__Dataset section__:
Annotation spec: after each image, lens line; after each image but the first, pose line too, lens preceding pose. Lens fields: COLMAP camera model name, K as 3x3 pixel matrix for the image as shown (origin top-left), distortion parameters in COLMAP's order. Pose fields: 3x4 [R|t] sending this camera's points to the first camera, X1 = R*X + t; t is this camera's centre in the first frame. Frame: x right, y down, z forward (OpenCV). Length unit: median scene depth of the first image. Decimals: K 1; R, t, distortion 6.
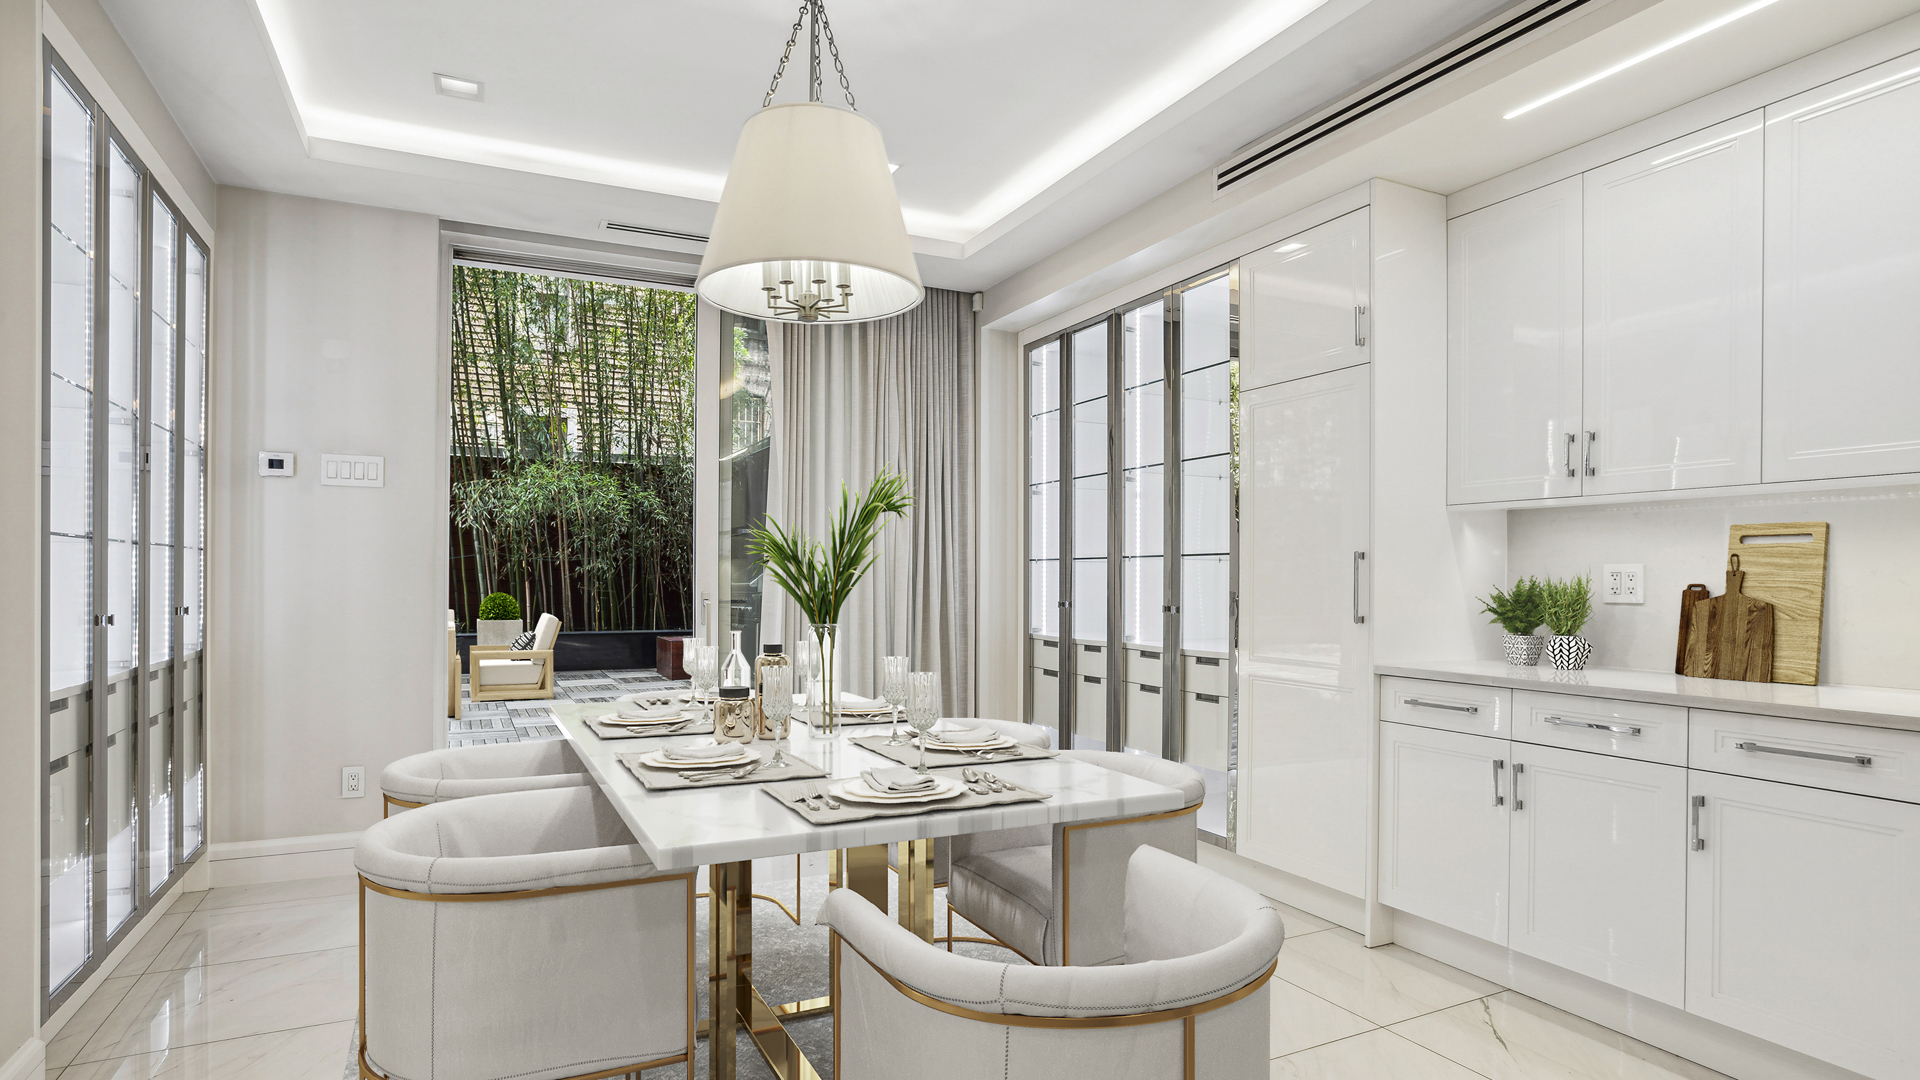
lens RADIAL K [[1023.1, 0, 962.6], [0, 1023.1, 539.1], [0, 0, 1]] dist [-0.001282, 0.000038]
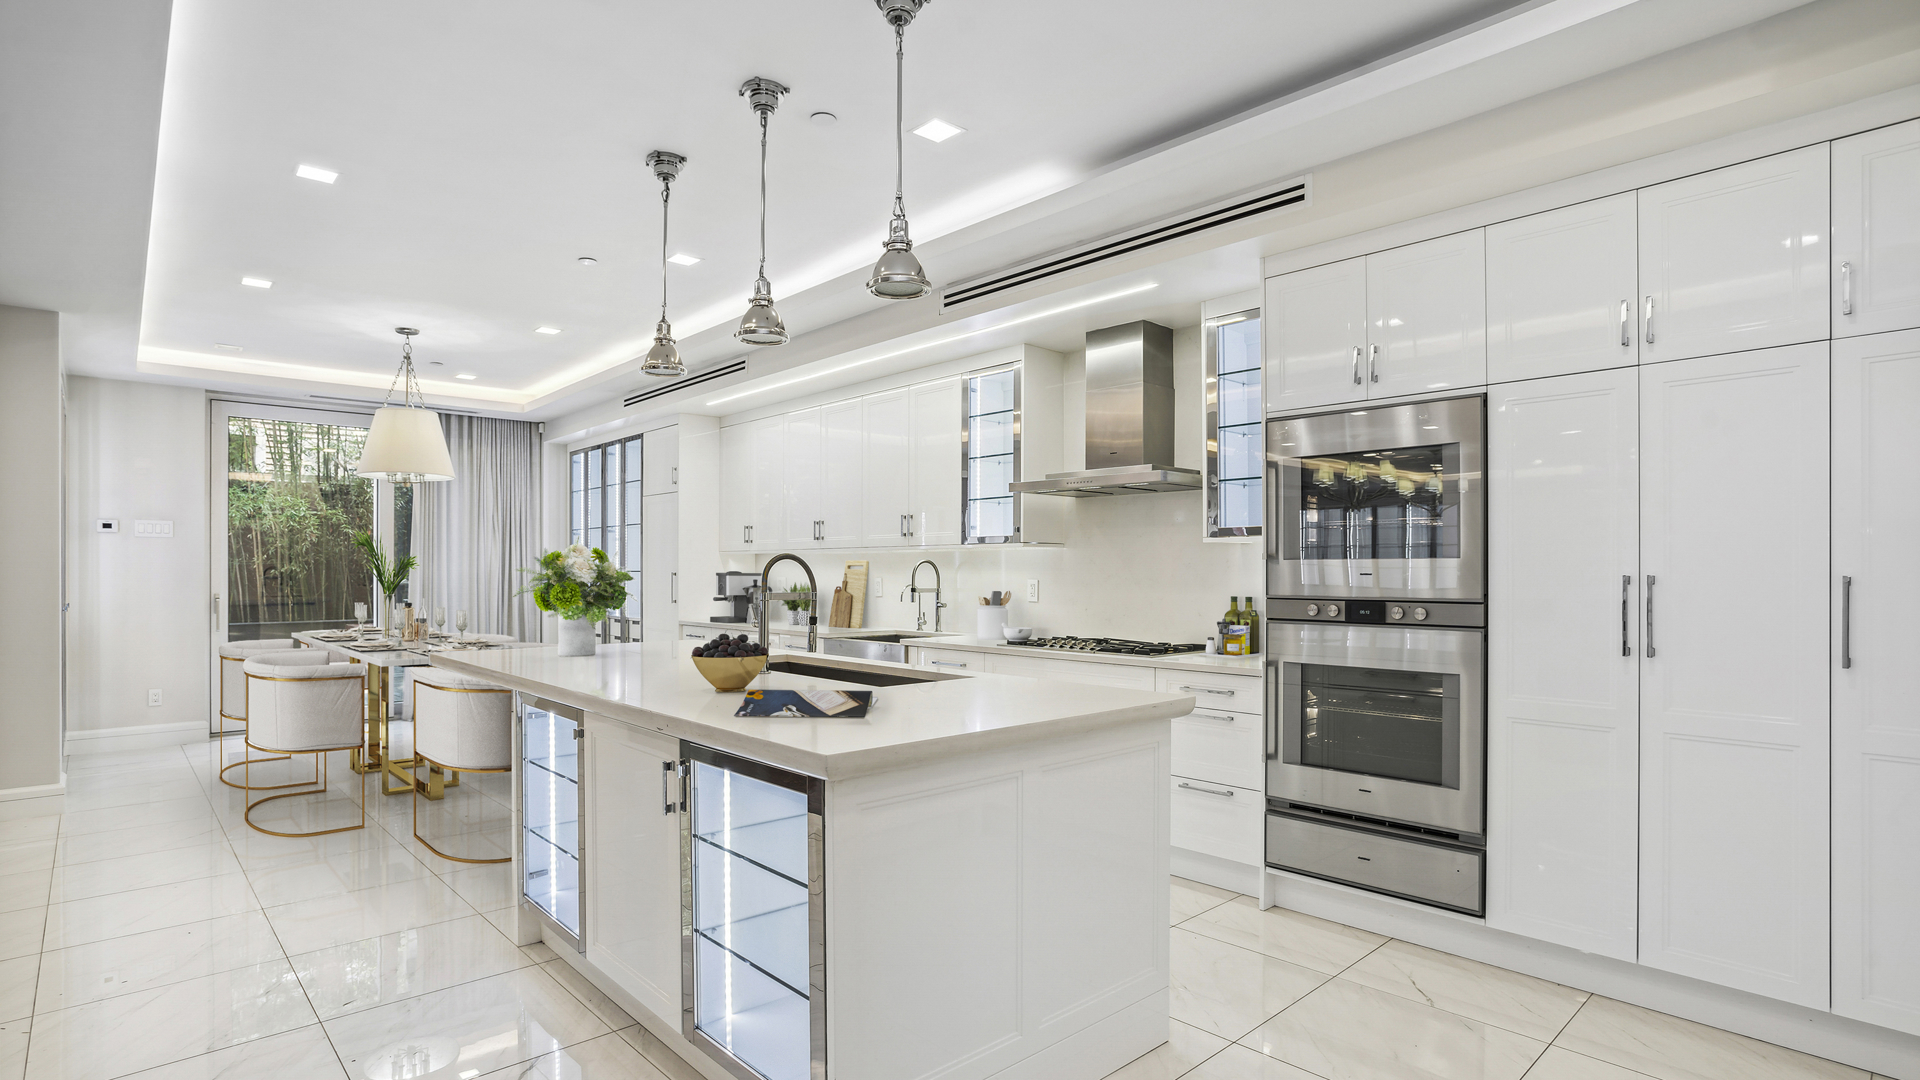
lens RADIAL K [[932.6, 0, 936.4], [0, 932.6, 581.0], [0, 0, 1]] dist [-0.005936, -0.000459]
pose [[0.963179, -0.005176, 0.268811, 0.092275], [-0.007491, 0.998910, 0.046077, -0.017363], [-0.268756, -0.046394, 0.962090, -0.290827]]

__Try it__: Output the listing above exactly as it stands; no picture should appear.

__Expected answer__:
Annotation spec: after each image, lens line; after each image but the first, pose line too, lens preceding pose. Lens fields: COLMAP camera model name, K as 3x3 pixel matrix for the image as shown (origin top-left), distortion parameters in COLMAP's order. Pose fields: 3x4 [R|t] sending this camera's points to the first camera, X1 = R*X + t; t is this camera's centre in the first frame. Frame: x right, y down, z forward (OpenCV). Length unit: median scene depth of the first image. Decimals: K 1; R, t, distortion 6.
lens RADIAL K [[1023.1, 0, 962.6], [0, 1023.1, 539.1], [0, 0, 1]] dist [-0.001282, 0.000038]
lens RADIAL K [[932.6, 0, 936.4], [0, 932.6, 581.0], [0, 0, 1]] dist [-0.005936, -0.000459]
pose [[0.963179, -0.005176, 0.268811, 0.092275], [-0.007491, 0.998910, 0.046077, -0.017363], [-0.268756, -0.046394, 0.962090, -0.290827]]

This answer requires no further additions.